Salzwedel – Vor dem Vatertag klotzten die Brückenbauer am neuen Dumme-Übergang der Kreisstraße 1376 noch einmal kräftig ran. Am Mittwoch wurde das Widerlager auf der Böddenstedter Seite fertiggestellt.

Es soll in der nächsten Woche verschalt werden, um das Fundament gießen zu können.

Parallel wurde das Fundament auf der Böddenstedter Seite gegossen. Dort liefen zugleich die Arbeiten an der Böschungstreppe, die für Wartungs- und Kontrolltätigkeiten zu jedem Brückenbauwerk dazugehören. Auch der Flussausbau des Dumme-Bettes im Bereich der neuen Brücke ist etwa zu 80 Prozent abgeschlossen. Dort wurden nach den vom Bauherrn Altmarkkreis geforderten Vorgaben extra Mulden angelegt, in denen später Fische laichen können.

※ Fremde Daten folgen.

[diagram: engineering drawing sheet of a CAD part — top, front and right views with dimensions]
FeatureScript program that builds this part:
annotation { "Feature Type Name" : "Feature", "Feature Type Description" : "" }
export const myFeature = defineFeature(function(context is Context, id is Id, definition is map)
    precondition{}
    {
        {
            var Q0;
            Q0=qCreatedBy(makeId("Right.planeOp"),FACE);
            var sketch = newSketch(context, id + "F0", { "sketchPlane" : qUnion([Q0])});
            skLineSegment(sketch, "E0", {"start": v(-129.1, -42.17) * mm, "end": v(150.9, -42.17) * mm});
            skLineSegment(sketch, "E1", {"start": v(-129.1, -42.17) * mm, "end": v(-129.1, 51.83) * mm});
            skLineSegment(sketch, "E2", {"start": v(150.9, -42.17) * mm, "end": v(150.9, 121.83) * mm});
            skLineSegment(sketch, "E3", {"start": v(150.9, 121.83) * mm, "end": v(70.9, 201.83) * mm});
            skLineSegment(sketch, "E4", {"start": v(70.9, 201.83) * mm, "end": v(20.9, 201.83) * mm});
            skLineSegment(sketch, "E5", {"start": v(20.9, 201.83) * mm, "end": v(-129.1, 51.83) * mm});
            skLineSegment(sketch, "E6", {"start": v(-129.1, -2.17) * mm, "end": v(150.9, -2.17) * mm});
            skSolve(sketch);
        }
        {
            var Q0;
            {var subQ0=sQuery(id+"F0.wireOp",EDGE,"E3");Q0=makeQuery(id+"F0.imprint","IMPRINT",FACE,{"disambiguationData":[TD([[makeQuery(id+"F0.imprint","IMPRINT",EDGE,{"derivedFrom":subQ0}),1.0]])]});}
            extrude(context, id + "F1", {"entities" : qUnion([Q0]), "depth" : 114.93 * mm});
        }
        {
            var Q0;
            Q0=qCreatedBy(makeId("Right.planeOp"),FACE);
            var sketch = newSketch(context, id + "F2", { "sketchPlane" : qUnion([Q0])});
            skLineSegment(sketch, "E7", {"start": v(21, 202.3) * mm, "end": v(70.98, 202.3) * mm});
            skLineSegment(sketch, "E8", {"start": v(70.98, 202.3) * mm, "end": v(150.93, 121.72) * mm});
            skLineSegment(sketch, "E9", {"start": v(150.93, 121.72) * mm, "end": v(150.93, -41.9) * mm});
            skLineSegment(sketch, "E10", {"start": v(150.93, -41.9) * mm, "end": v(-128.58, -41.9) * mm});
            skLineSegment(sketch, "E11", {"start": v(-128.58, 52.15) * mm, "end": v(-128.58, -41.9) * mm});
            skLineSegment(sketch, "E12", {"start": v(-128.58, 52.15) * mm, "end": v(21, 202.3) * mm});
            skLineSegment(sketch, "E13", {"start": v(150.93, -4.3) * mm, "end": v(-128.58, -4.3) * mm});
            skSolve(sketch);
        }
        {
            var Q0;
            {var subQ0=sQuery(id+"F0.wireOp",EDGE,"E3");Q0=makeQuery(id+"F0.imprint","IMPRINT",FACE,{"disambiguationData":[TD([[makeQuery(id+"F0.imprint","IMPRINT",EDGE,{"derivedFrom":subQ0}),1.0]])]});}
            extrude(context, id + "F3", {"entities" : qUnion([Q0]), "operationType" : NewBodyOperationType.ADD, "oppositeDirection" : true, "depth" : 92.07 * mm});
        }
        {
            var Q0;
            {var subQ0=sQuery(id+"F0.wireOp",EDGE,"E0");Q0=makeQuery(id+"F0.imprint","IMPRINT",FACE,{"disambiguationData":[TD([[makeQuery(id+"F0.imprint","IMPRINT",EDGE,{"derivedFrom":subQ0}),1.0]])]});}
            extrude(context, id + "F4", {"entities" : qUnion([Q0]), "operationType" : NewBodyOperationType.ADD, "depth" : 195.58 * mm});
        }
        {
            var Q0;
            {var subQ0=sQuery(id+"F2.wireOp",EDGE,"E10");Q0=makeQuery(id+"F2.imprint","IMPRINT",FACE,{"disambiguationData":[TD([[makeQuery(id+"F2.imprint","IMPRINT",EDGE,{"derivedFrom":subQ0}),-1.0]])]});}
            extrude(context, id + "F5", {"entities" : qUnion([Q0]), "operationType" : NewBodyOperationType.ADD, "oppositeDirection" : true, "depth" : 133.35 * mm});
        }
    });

Zeitplan ist wieder aufgeholt

Die im Herbst vergangenen Jahres begonnenen Bauarbeiten hatten sich zunächst verzögert. Beim Abriss der alten Brücke, die aus dem Jahr 1970 stammt und für schwere Fahrzeuge nicht mehr tragfähig war, wurden As-bestverbindungen gefunden. Rund 260 Tonnen belastetes Abbruchmaterial mussten auf eine Spezialdeponie nach Sachsen gebracht werden.

Im Flussbett wurden extra Mulden angelegt, in denen später Fische laichen können.

Die nächste Verzögerung stellte sich dann im Frühjahr ein. Der steigende Wasserstand der Dumme machte Arbeiten im Flussbett unmöglich. Inzwischen haben die Brückenbauer gewaltig aufgeholt. Der Fertigstellungstermin soll gehalten werden. Dieser ist für den 15. August geplant.

Kostenmäßig ist die neue Dumme-Brücke um 36,6 Prozent teurer geworden und auf insgesamt 1,42 Millionen Euro angestiegen. 331 800 Euro davon konnte der Kreis an Fördermitteln einwerben. Die höhere Summe ist durch einen Anstieg der Bau- und Baustoffpreise sowie ein Umplanen zustande gekommen. Letzteres musste geschehen, weil ein Grundstückserwerb von nur wenigen Zentimetern scheiterte und der neue Brückenkörper dadurch etwas versetzt werden musste. Das wiederum zog ein Angleichen der Kreisstraße 1376 nach sich. Statt der anfangs gedachten 15 Meter auf beiden Seiten sind nun 150 Meter auf jeder Seite notwendig.